[Text under study]
_____
I've tried different methods on traditional setup,but i never get any close to the triangular setup , especially comes to the low freq. However, i notice the high is a bit recessed. In the end i'm pretty happy with triangular setup as the sound is balanced. Being said that, i still have corner traps and fist refection point :) It looks kind of cool.
Hi.
Not that bad at all , given there a voided wood ceiling which helps bigtime to tame down ringing in a not-too-small room dedicated for audio.
To stop uncontrolled reflections from the two french doors backing the loudspeakers, just add a thick curtain which can be rolled aside to show the lake scenary outside when music is off.
You may add cheapie decorative wall carpets at both sides of the wall franking the loudspeakers, preferrably at the location of FIRST reflections from your loudspeaker.
Lay wall-to-wall carpet, with fully bonded rubber underlay to absorb footdrops & side/ backwall reflections.
Then try to clap yr hands to detect any prolonged reverberations.
Then take from there.
Don't think you need to drop a bundle for it.
The final question: you still want yr music for your weekends - without yr neighbours' finger pointing?
c-J
Thanks so much for the informative suggestions so far. And although I'm obviously not accumulating tons of support :-), I was obviously prepared to hear what I didn't necessarily want to hear. I don't post questions otherwise....
One issue that might inform things, though, is that I now see that I obviously downplayed the amount of time we spend upstate. We're not a day's drive away -- more like 35 miles. So, we spend every weekend there, solid weeks in the summer (although it's a nasty commute, especially in the morning), and lots of vacation time. It's really a toss-up between apartment and cabin as to where more listening would get done. (Besides, apartment neighbors and audio systems *never* get along! Oh, well.) So, while folks are astute enough to ask, "will you use it enough?" the answer actually is, "yes."
_____
[Dataset records]
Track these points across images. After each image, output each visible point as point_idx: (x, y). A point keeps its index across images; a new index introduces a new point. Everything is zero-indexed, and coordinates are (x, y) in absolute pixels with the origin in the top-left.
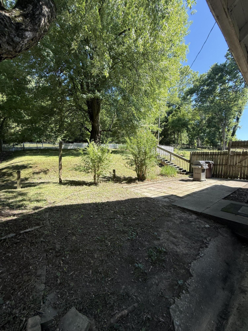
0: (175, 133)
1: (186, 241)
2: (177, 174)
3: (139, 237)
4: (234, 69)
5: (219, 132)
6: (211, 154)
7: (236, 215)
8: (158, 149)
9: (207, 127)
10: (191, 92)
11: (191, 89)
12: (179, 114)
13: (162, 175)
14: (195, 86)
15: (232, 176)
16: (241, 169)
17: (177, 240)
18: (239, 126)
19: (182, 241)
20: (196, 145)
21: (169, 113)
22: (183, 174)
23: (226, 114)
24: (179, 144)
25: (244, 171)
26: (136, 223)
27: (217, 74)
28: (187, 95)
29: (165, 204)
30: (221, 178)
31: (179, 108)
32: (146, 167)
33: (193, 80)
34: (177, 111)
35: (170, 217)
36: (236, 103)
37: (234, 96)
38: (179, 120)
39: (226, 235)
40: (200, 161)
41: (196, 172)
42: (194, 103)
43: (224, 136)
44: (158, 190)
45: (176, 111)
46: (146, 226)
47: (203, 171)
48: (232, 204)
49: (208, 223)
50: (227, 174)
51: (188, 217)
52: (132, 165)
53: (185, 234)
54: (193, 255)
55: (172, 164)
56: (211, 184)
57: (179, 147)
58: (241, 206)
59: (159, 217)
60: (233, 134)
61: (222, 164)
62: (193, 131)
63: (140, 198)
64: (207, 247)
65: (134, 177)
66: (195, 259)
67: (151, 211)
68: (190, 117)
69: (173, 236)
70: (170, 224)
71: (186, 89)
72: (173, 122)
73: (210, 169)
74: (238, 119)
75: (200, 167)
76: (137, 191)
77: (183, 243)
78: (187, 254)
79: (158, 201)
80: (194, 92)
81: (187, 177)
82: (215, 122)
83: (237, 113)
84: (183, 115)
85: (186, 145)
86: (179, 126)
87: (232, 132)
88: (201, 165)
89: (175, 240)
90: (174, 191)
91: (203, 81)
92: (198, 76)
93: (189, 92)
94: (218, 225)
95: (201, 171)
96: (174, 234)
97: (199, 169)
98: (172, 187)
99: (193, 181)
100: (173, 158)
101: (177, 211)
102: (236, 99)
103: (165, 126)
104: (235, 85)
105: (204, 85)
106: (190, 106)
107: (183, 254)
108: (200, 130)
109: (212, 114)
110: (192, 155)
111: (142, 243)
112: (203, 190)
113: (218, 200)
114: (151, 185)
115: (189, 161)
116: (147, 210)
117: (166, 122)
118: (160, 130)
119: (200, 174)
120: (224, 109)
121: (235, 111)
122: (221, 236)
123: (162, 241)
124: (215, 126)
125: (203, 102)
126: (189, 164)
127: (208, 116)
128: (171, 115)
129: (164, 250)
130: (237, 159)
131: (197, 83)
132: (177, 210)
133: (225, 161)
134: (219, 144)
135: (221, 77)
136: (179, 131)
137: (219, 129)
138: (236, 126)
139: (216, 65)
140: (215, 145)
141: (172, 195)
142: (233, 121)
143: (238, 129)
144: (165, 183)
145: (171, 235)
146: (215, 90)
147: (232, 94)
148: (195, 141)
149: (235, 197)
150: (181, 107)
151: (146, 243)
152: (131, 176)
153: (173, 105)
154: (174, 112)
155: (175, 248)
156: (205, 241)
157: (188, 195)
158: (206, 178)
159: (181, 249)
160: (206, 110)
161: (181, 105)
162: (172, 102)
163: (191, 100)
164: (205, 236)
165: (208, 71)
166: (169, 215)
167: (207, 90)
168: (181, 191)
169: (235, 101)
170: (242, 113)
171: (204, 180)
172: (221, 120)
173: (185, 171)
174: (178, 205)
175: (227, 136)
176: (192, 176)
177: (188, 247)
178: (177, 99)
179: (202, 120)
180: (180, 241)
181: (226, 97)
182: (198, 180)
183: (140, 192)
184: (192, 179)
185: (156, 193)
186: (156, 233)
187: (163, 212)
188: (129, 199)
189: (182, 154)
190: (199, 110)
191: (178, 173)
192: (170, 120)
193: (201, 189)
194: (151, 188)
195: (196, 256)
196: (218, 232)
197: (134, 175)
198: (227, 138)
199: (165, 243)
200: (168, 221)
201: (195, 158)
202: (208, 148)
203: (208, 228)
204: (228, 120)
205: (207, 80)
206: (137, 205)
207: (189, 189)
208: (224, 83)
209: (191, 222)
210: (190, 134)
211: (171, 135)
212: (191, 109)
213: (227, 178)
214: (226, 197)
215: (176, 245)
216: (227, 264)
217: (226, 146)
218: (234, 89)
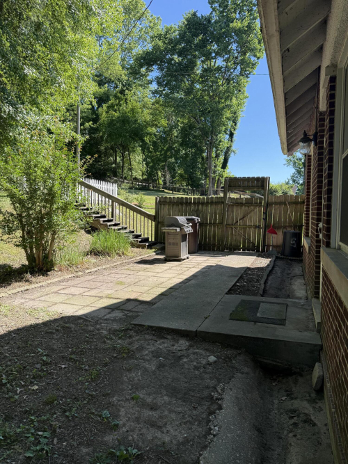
0: (116, 152)
1: (180, 409)
2: (130, 249)
3: (60, 440)
4: (224, 33)
5: (203, 158)
6: (194, 203)
7: (255, 322)
8: (79, 188)
9: (181, 145)
10: (148, 60)
11: (148, 53)
12: (123, 107)
13: (95, 252)
14: (156, 48)
15: (231, 245)
16: (245, 232)
17: (158, 412)
18: (233, 148)
19: (170, 411)
20: (161, 182)
21: (101, 100)
22: (143, 247)
23: (213, 122)
24: (125, 178)
25: (249, 235)
26: (44, 399)
27: (197, 36)
28: (141, 66)
29: (116, 326)
30: (213, 250)
31: (122, 92)
32: (54, 233)
33: (151, 34)
34: (120, 99)
35: (132, 357)
36: (228, 102)
37: (225, 87)
38: (124, 120)
39: (246, 370)
40: (178, 217)
41: (171, 241)
42: (154, 86)
43: (210, 168)
44: (93, 293)
45: (116, 97)
46: (76, 399)
47: (184, 237)
48: (243, 301)
49: (212, 352)
50: (222, 241)
51: (171, 348)
52: (10, 231)
53: (173, 392)
54: (199, 437)
55: (116, 225)
56: (199, 264)
57: (126, 185)
58: (259, 303)
59: (106, 365)
60: (224, 166)
61: (215, 223)
62: (156, 150)
63: (46, 324)
64: (220, 408)
65: (16, 265)
66: (205, 447)
67: (82, 352)
68: (148, 118)
69: (148, 405)
70: (136, 376)
71: (138, 50)
72: (111, 123)
73: (194, 234)
74: (231, 135)
75: (178, 229)
76: (31, 304)
77: (173, 416)
78: (187, 441)
79: (97, 323)
80: (155, 62)
81: (150, 254)
82: (195, 137)
83: (230, 123)
84: (132, 110)
85: (142, 181)
86: (125, 136)
87: (222, 161)
88: (180, 226)
89: (155, 414)
90: (130, 289)
91: (171, 41)
92: (161, 28)
93: (144, 59)
94: (230, 352)
95: (179, 237)
96: (149, 400)
97: (176, 233)
98: (124, 280)
99: (165, 261)
100: (119, 210)
101: (146, 340)
102: (228, 95)
103: (92, 131)
104: (227, 67)
105: (173, 51)
106: (147, 92)
107: (179, 444)
108: (168, 150)
109: (189, 118)
110: (160, 203)
111: (72, 457)
112: (188, 280)
113: (219, 297)
114: (70, 283)
115: (154, 218)
116: (73, 353)
117: (95, 120)
118: (81, 139)
119: (178, 245)
120: (209, 112)
121: (228, 118)
122: (240, 375)
123: (125, 430)
124: (195, 145)
125: (173, 89)
126: (154, 223)
127: (182, 122)
128: (105, 106)
129: (135, 451)
130: (238, 213)
131: (160, 43)
132: (147, 336)
133: (219, 216)
134: (203, 182)
135: (203, 44)
136: (125, 148)
137: (202, 151)
138: (228, 149)
139: (194, 14)
140: (195, 185)
141: (129, 300)
142: (224, 138)
143: (232, 155)
144: (106, 273)
145: (144, 405)
146: (193, 69)
147: (222, 85)
148: (159, 174)
149: (244, 286)
150: (127, 91)
151: (85, 450)
152: (8, 262)
153: (110, 81)
154: (112, 101)
155: (159, 434)
156: (216, 395)
157: (162, 294)
158: (189, 253)
159: (172, 434)
160: (180, 107)
161: (128, 85)
162: (106, 75)
163: (148, 78)
164: (212, 383)
165: (180, 24)
166: (131, 354)
167: (180, 64)
168: (146, 288)
169: (227, 98)
170: (238, 125)
171: (185, 257)
172: (205, 133)
173: (146, 240)
174: (147, 323)
175: (215, 167)
176: (162, 250)
177: (185, 423)
178: (117, 70)
179: (171, 128)
180: (166, 413)
181: (212, 86)
182: (176, 259)
183: (41, 305)
184: (162, 257)
185: (89, 301)
186: (106, 413)
187: (114, 348)
188: (10, 332)
189: (136, 202)
190: (165, 105)
191: (133, 245)
192: (104, 117)
193: (185, 277)
194: (73, 290)
195: (205, 436)
196: (233, 367)
197: (17, 258)
198: (214, 172)
199: (133, 430)
200: (130, 370)
201: (165, 210)
202: (184, 190)
203: (215, 362)
204: (217, 136)
205: (178, 42)
206: (40, 344)
207: (162, 280)
208: (208, 56)
209: (180, 358)
210: (150, 157)
211: (106, 154)
212: (150, 99)
213: (223, 250)
214: (230, 290)
215: (160, 428)
216: (258, 430)
217: (213, 187)
218: (225, 73)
_____
[Work instruction 1]
Answer the following from the forum discussion on loudspeaker setup and room acoustics:
(a) What does the reply propose adding to stop uncontrolled reflections from the two french doors behind the loudspeakers?
(b) What kind of underlay does it recommend for the wall-to-wall carpet?
(c) How far away is the upstate location, according to the final post?
[Work instruction 2] Extend the forum discussion on loudspeaker setup and room acoustics, picking up immediately after its final sentence.

[Reply 1]
(a) A thick curtain that can be rolled aside to show the lake scenery outside when the music is off.
(b) A fully bonded rubber underlay.
(c) About 35 miles.

[Reply 2]
And as far as the room, itself, is concerned, it's sat unused (except to store some furniture, which is now gone) for two or three years. The living room, den, library, bedrooms, sunroom, etc. -- almost all of the living space -- is all upstairs. (This place is *too* big for us -- considering our apartment is like a closet in comparison :-/ ) No, it's truly wasted space that I'm trying to utilize *somehow*.
That said, I certainly understand the obvious limitations of the space as a listening room (which is why I ask the question in the first place). I simply didn't know -- with my very rudimentary understanding of sound treatment options -- whether I had overlooked a very obvious and easy "fix" for the room. The very informed responses that I'm getting make me feel like my intuition (which is all that is was) was pretty much "spot on." This is likely not where I belong. Please, though, continued suggestions are most welcome.
Any many thanks to those of you who have taken time to help me out already. I definitely don't mean to argue -- particularly when the substance of the responses strikes me as right on! I simply didn't want the "you're never going to be there" misimpression (which *I* created) to dissuade anyone. Thanks!
You can certainly make the room work but it won't be cheap. You're up for carpet and some drapes to start but then you're up for some startup costs whatever you choose to use the room for so there may not be much difference there. It's what comes later that may make the difference.
I think it is probably a highly reverberant room. Carpet and drapes will help but it's still going to be highly reflective with a fairly hard sound which you're going to need to tame. A near field listening setup will certainly help and there's no cost to setup, but you will still need some acoustic treatment in my view. There are DIY options that will make the cost of that quite reasonable but there's also some time and work involved. The results would, in my view, justify the costs of making those treatments, and that includes the financial, time and work costs.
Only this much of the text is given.